Según esto, a la política le toca moverse ahora, tras el fallo del Constitucional, en ese amplio espacio que queda delimitado por los márgenes de la legalidad, de un lado, y de la oportunidad, de otro. Es el espacio que podría llamarse de la legitimidad o de la razonabilidad. En tal espacio, a no ser que se aporten motivos razonables en contra, tan legítimo sería concluir pactos que excluyan a la coalición de los gobiernos a los que por sus votos habría podido acceder como que se le permita acceder a ellos o incluso se le ayude a hacerlo mediante alianzas o acuerdos.
Entre los motivos razonables que harían legítima esta segunda opción de la permisividad está sin duda el de la claridad con que la voluntad popular se haya expresado. Muy fuertes y convincentes tendrían que ser, en efecto, los argumentos en contra de la permisividad allá donde las urnas hayan ofrecido un dictamen inapelable de cuál es la voluntad del electorado. Si aquellos se esgrimieran, a riesgo de crear mayores problemas de los que se pretendería resolver, serían idénticos a los motivos que, del lado opuesto, harían razonable y legítima la opción de la exclusión. Dos han sido los que se han puesto sobre la mesa, más allá de los que hemos descalificado al principio por extremistas y simplistas. El primero tiene que ver con el programa; el segundo, con la consolidación de las expectativas de un pronto final del terrorismo.

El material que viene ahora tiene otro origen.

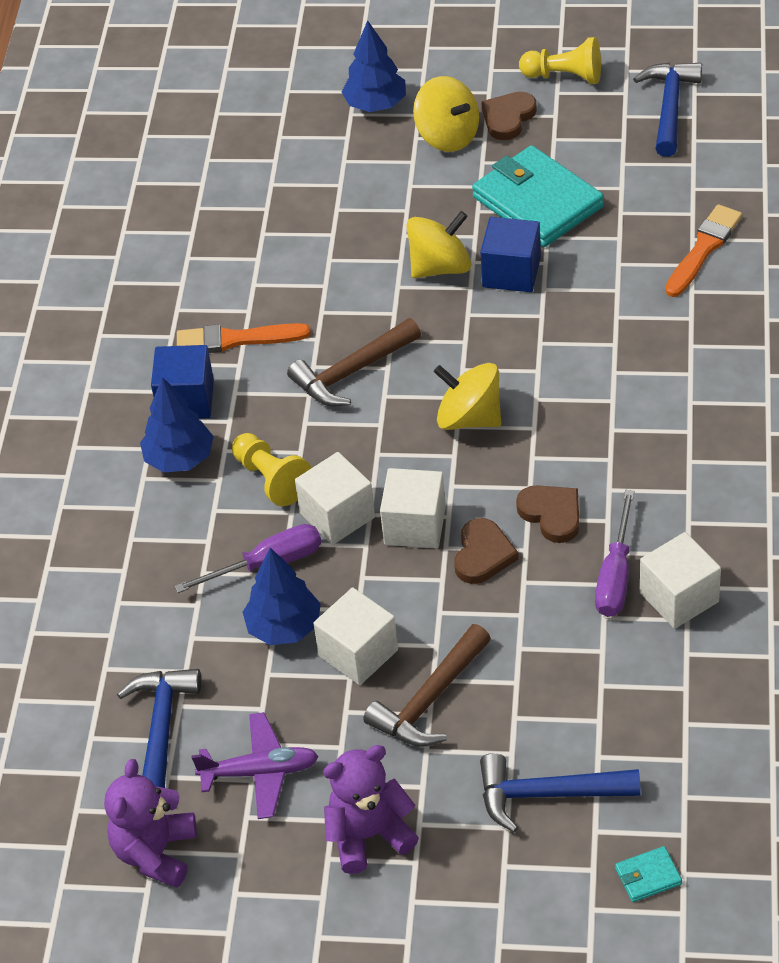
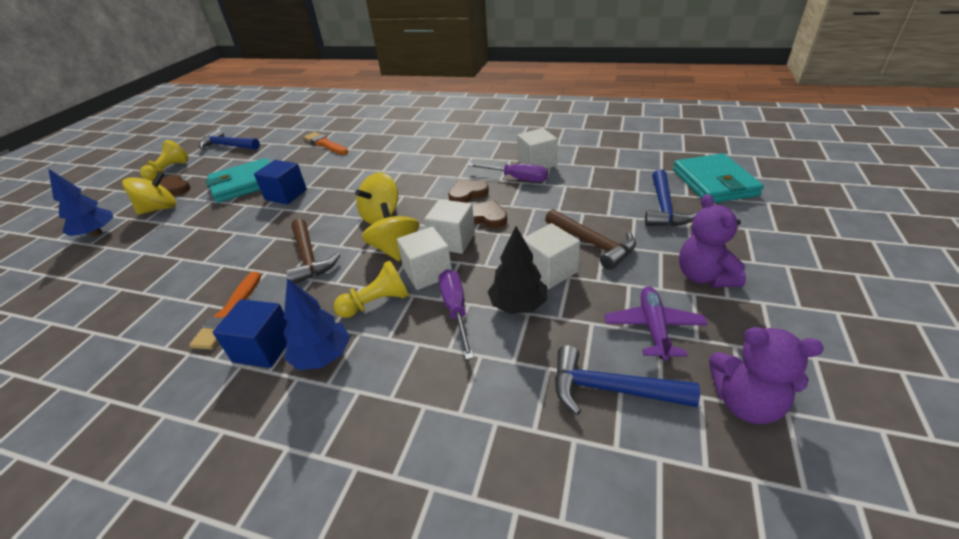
camera: 80 degrees left, 10 degrees down
(284, 627) = (518, 305): blue tree -> black tree
(440, 267) = (257, 218): yellow spinning top -> yellow spinning top (395, 249)
(648, 876) = (714, 182): turquoise wallet -> turquoise wallet, size x2.44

Respecto de los motivos que se refieren al programa, la izquierda abertzale se ha movido hasta hoy en los márgenes del sistema. Más allá de su afirmación nacional, sus propuestas programáticas se han articulado por lo general a la contra de lo que los partidos tradicionales, de izquierda o de derecha, han defendido. No resulta, por tanto, ilegítimo ni poco razonable, desde la perspectiva de éstos, argüir, o bien que permitir a la nueva coalición abertzale el acceso al gobierno de algunas instituciones equivale a paralizar proyectos que se han declarado esenciales para el país, o bien que no se da con ella coincidencia alguna programática que justifique un pacto.
En cuanto a los motivos que tienen que ver con la pacificación, se ha afirmado, con razón, que la izquierda abertzale tiene aún un largo trecho por recorrer en este terreno. Exigirle que solicite formalmente a ETA el cese definitivo de su actividad no sería, por tanto, una condición exagerada para ser permisivos o cerrar alianzas con ella. Constituiría, por el contrario, una invitación a que despeje de una vez la sospecha que el propio Tribunal Constitucional ha dejado sobrevolar sobre ella.
Nadie crea, sin embargo, que las opciones alternativas de inclusión o exclusión van a adoptarlas los partidos al hilo de razonamientos del tipo de los que aquí se han expuesto. Por desgracia, será el cálculo y no el pensamiento, el interés y no la razón, lo que se trasluzca detrás de la opción que cada uno adopte. Y el ciudadano, en lugar de asentir a lo que podría presentársele como legítimo y razonable, se irá convencido de que el trapicheo del político se ha impuesto, una vez más, a la voluntad de la gente.